Oncogenic transcription factors are important mediators of process involved in cell growth, differentiation, and de-differentiation, and they play important roles in oncogenesis, cancer progression, and metastasis.
For instance, the forkhead box (Fox) family of transcription factors plays important roles in regulating cellular proliferation, differentiation, longevity, and cellular transformation. Wang et al., Proc. Natl. Acad. Sci. USA 98:11468-11473 (2001). The mammalian transcription factor Forkhead Box M1 (FoxM1; previously known as HFH-11B, Trident, WIN, or MPP2) is induced during the G1 phase of the cell cycle, and its expression continues through the S phase and mitosis (1). FoxM1 is especially important for the execution of the mitotic program as seen by the failure of FoxM1-depleted cells to progress beyond the prophase stage of mitosis (2). This is consistent with the demonstration that FoxM1 transcriptionally upregulates a number of target genes including Cyclin B, Survivin, Aurora B kinase, Cdc25b phosphatase, and Plk1, all of which are implicated in mitosis (2, 3). Also, FoxM1 transcriptionally induces Skp2 and Cks1 (specificity subunits of Skp1-Cullin1-F-box ubiquitin ligase complex) leading to the degradation of cyclin-dependent kinase inhibitors p21WAF1 and p27KIP1, thereby resulting in cell cycle progression (2). In line with its pro-proliferative nature, while FoxM1 is expressed in all dividing mammalian cells and tumor-derived cells, its expression is turned off in terminally differentiated cells (4-7).
FoxM1 is overexpressed significantly in primary breast tumors (8), basal cell carcinomas (9), hepatocellular carcinomas (10, 11), intrahepatic cholangiocarcinomas (12), non-small cell lung cancers (13), anaplastic astrocytomas, and glioblastomas (14). Also, increased levels of FoxM1 has been seen to accelerate prostate cancer development and progression in mouse models (15). Furthermore, a large-scale analysis of microarray results revealed that FoxM1 is one of the most common genes overexpressed in a majority of solid tumors (16). Together, these studies indicate that FoxM1 could be an attractive target for anti-cancer therapy. This notion is supported by a recent finding that depletion of FoxM1 by RNA interference (RNAi) in breast cancer cells leads to mitotic catastrophe (8). In a similar manner, knock-down of FoxM1 by small interfering RNAs (siRNAs) in several prostate and lung cancer cell lines was shown to lead to a significant reduction in cell proliferation and anchorage-independent cell growth on soft agar (13, 15). Consistent with these observations, inhibition of FoxM1 transcriptional activity by a peptide containing amino acids 24-46 of p19ARF also reduced anchorage independent cell growth (17).

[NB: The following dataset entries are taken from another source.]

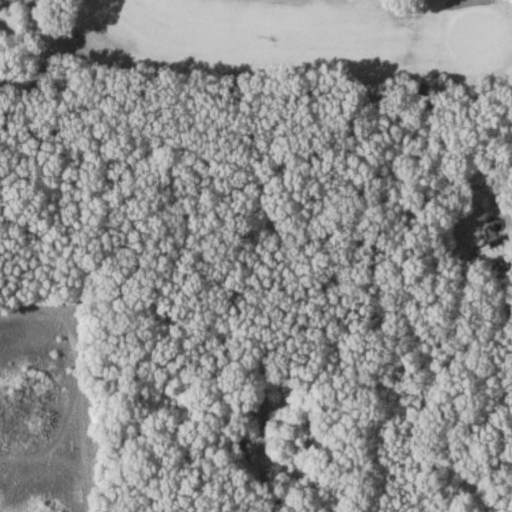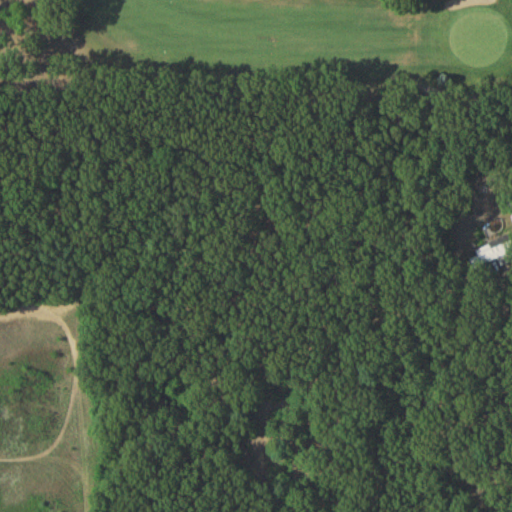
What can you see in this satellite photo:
park: (256, 43)
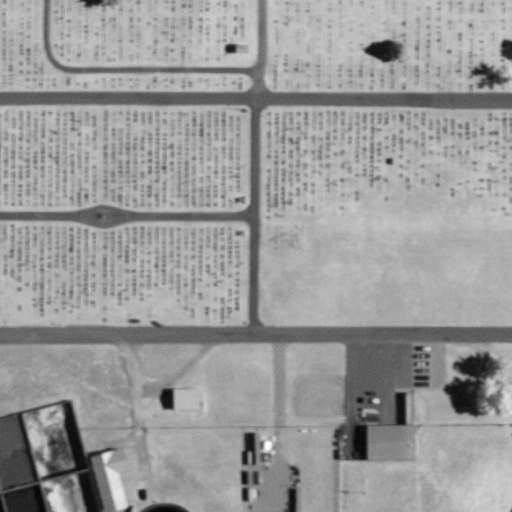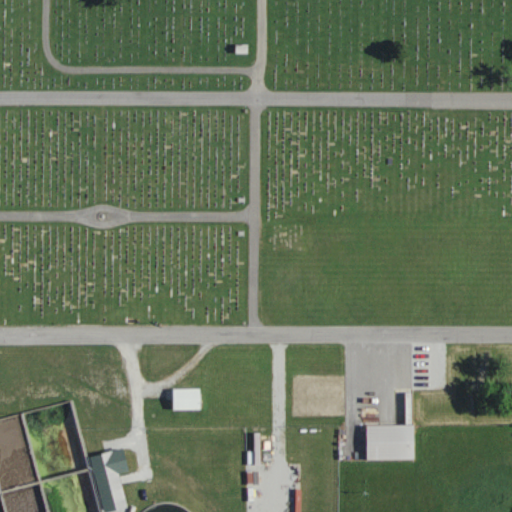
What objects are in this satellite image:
building: (242, 49)
road: (122, 69)
road: (255, 96)
park: (255, 163)
road: (255, 166)
road: (127, 213)
road: (255, 332)
building: (484, 380)
building: (186, 399)
building: (391, 441)
building: (14, 451)
wastewater plant: (116, 464)
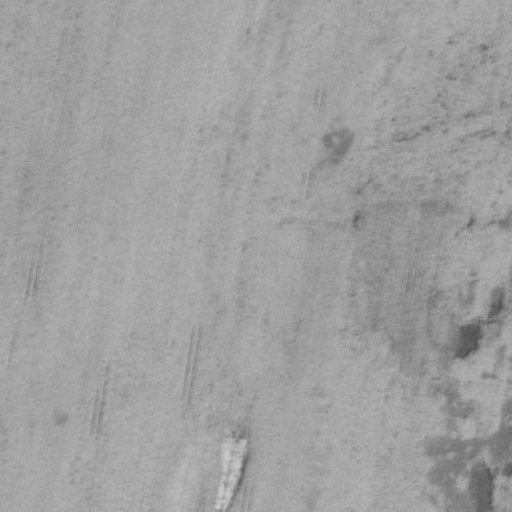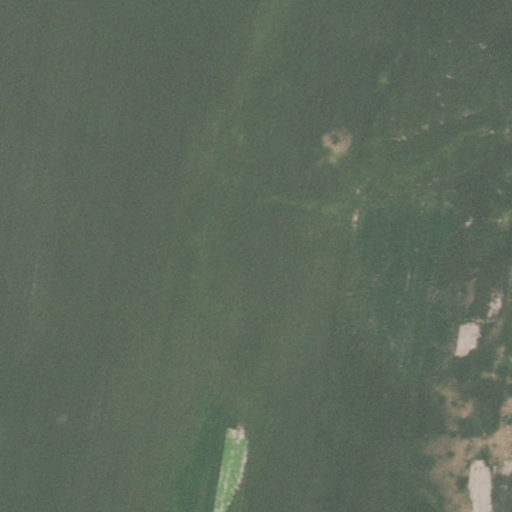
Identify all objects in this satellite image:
crop: (255, 255)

The central role of oncogenic transcription factors, such as FoxM1, in regulating cell growth, proliferation, and differentiation, and in pathologies associated with changes in their functioning, such as cancers, makes them attractive targets for drug development. Accordingly, there has been a great deal of research and development work not only on characterizing these factors and their roles in cellular and disease processes, but also on therapeutic agents that modulate their activity. Although these efforts have resulted in some success, the agents that have been developed thus far are far from ideal. There is a need therefore for improved methods of identifying agents that modulate the activity of oncogenic transcription factors, and for the agents themselves, as well as for formulations comprising the agents and for methods of using the agents and composition to treat diseases, such as malignancies and cancers.